▸ **REQUIRED ACTION**: Return every line of the entries that includes the word "down".

+++ DATA FOR THIS EXERCISE +++

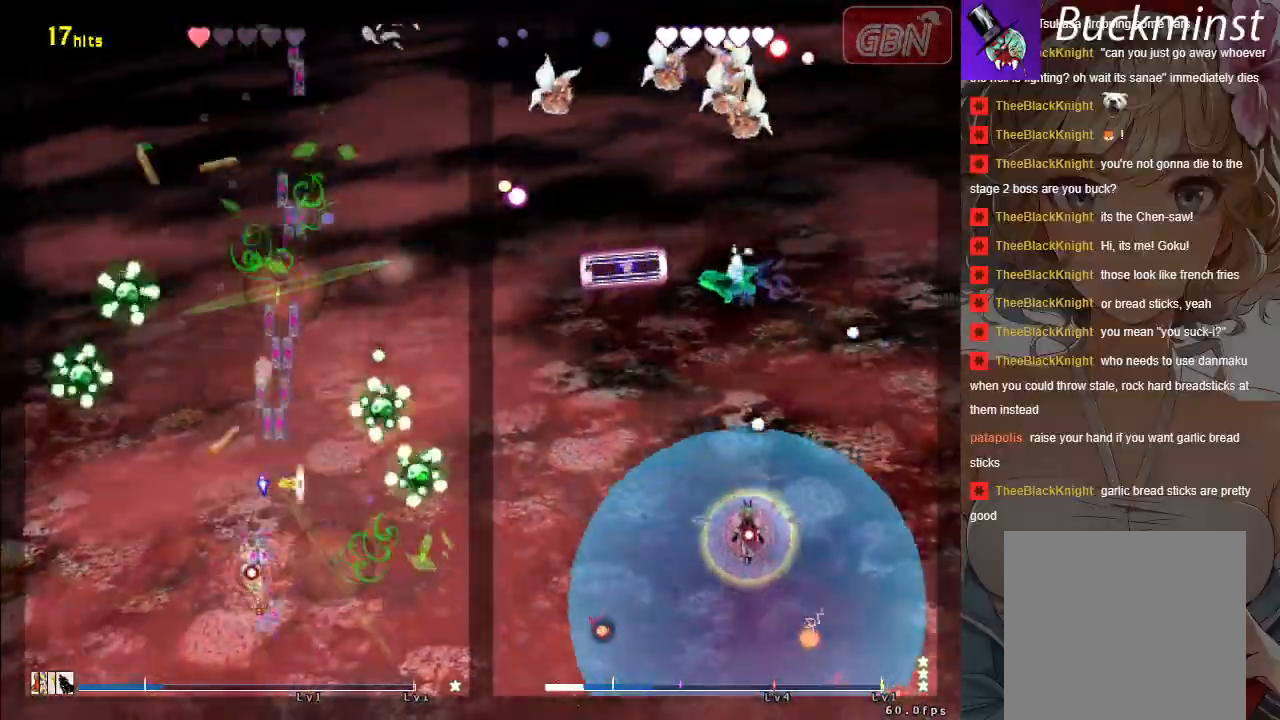
{"buttons": ["A", "X"], "left_stick": "left", "events": [[217, "left_stick", "down-left"], [333, "left_stick", "left"]]}
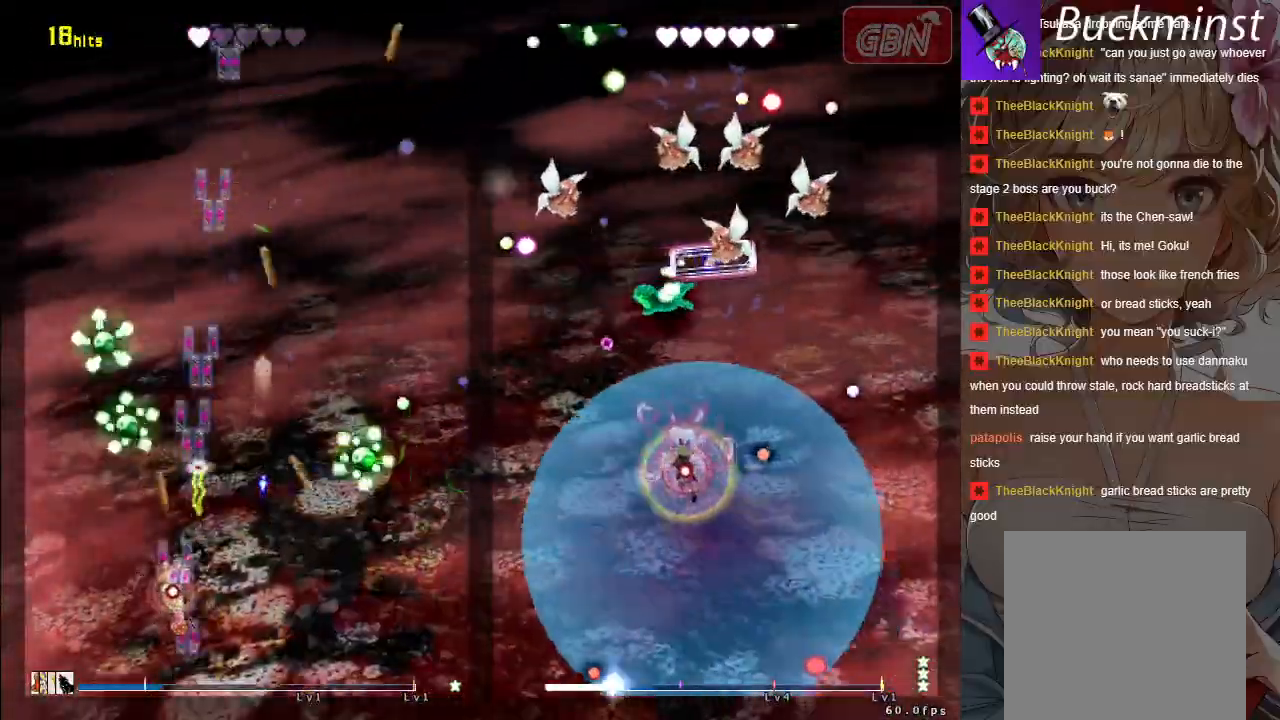
{"buttons": ["A", "X"], "left_stick": "down-right", "events": [[267, "left_stick", "up-left"], [417, "left_stick", "center"], [483, "left_stick", "down-right"]]}
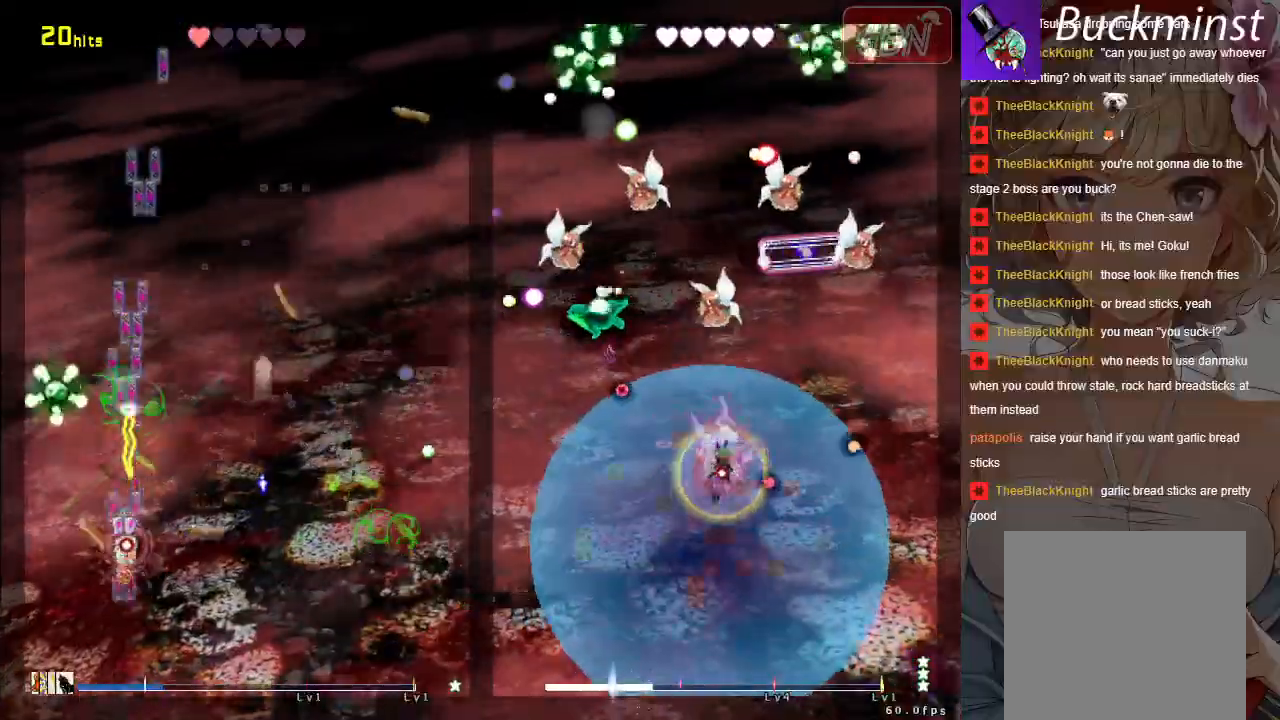
{"buttons": ["A", "X"], "left_stick": "right", "events": [[167, "left_stick", "center"], [367, "left_stick", "right"]]}
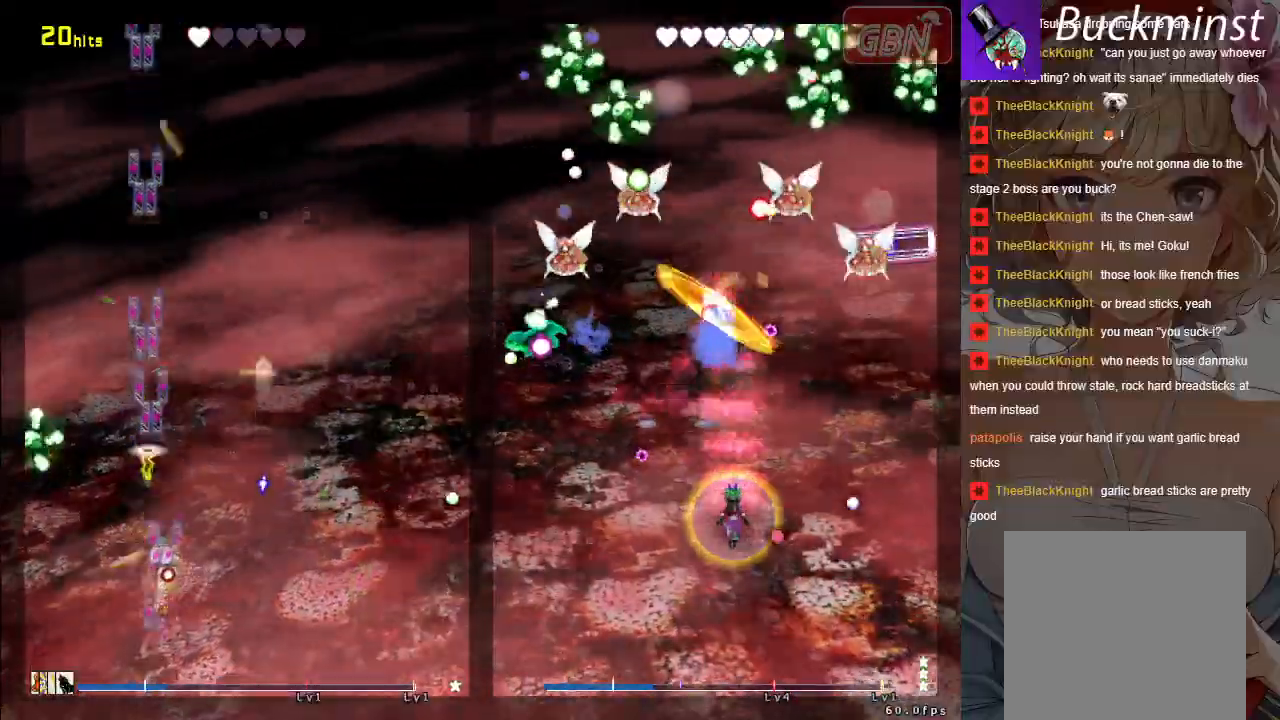
{"buttons": ["A", "X"], "left_stick": "center", "events": [[250, "left_stick", "center"]]}
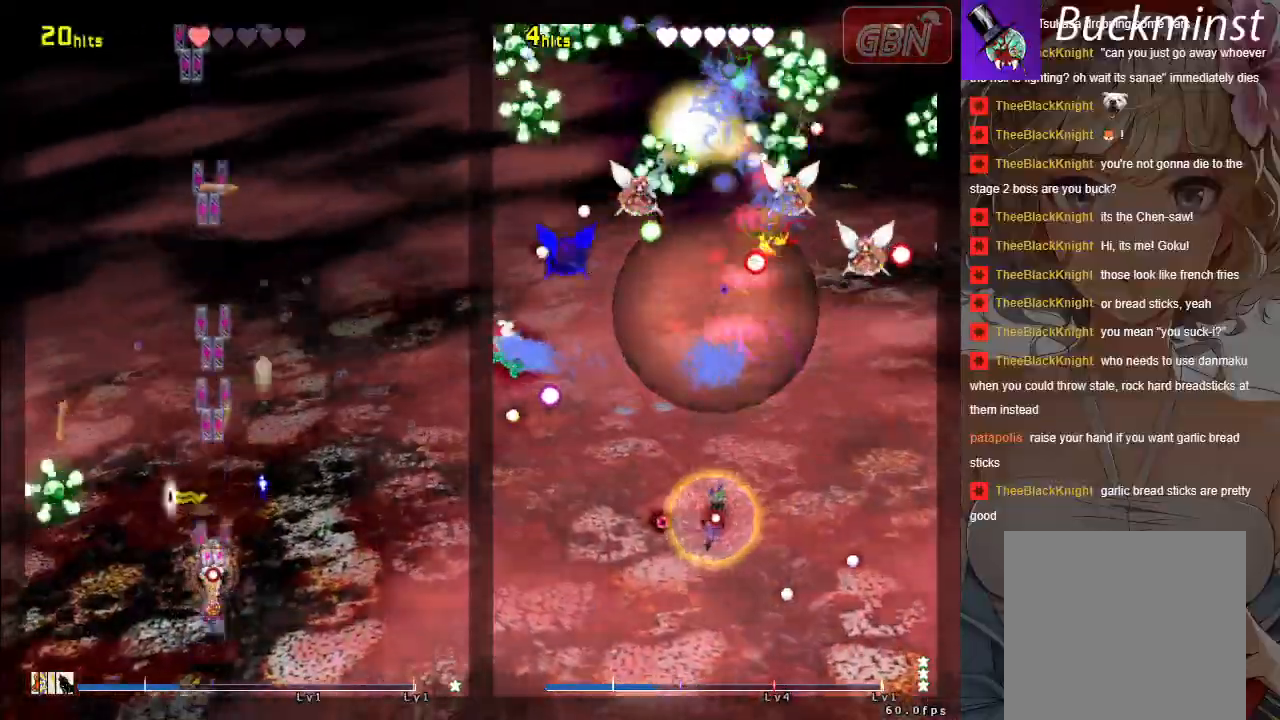
{"buttons": ["A", "X"], "left_stick": "left", "events": [[150, "left_stick", "left"]]}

+++

▸ **SOLUTION TO THE PROBLEM**:
{"buttons": ["A", "X"], "left_stick": "left", "events": [[217, "left_stick", "down-left"], [333, "left_stick", "left"]]}
{"buttons": ["A", "X"], "left_stick": "down-right", "events": [[267, "left_stick", "up-left"], [417, "left_stick", "center"], [483, "left_stick", "down-right"]]}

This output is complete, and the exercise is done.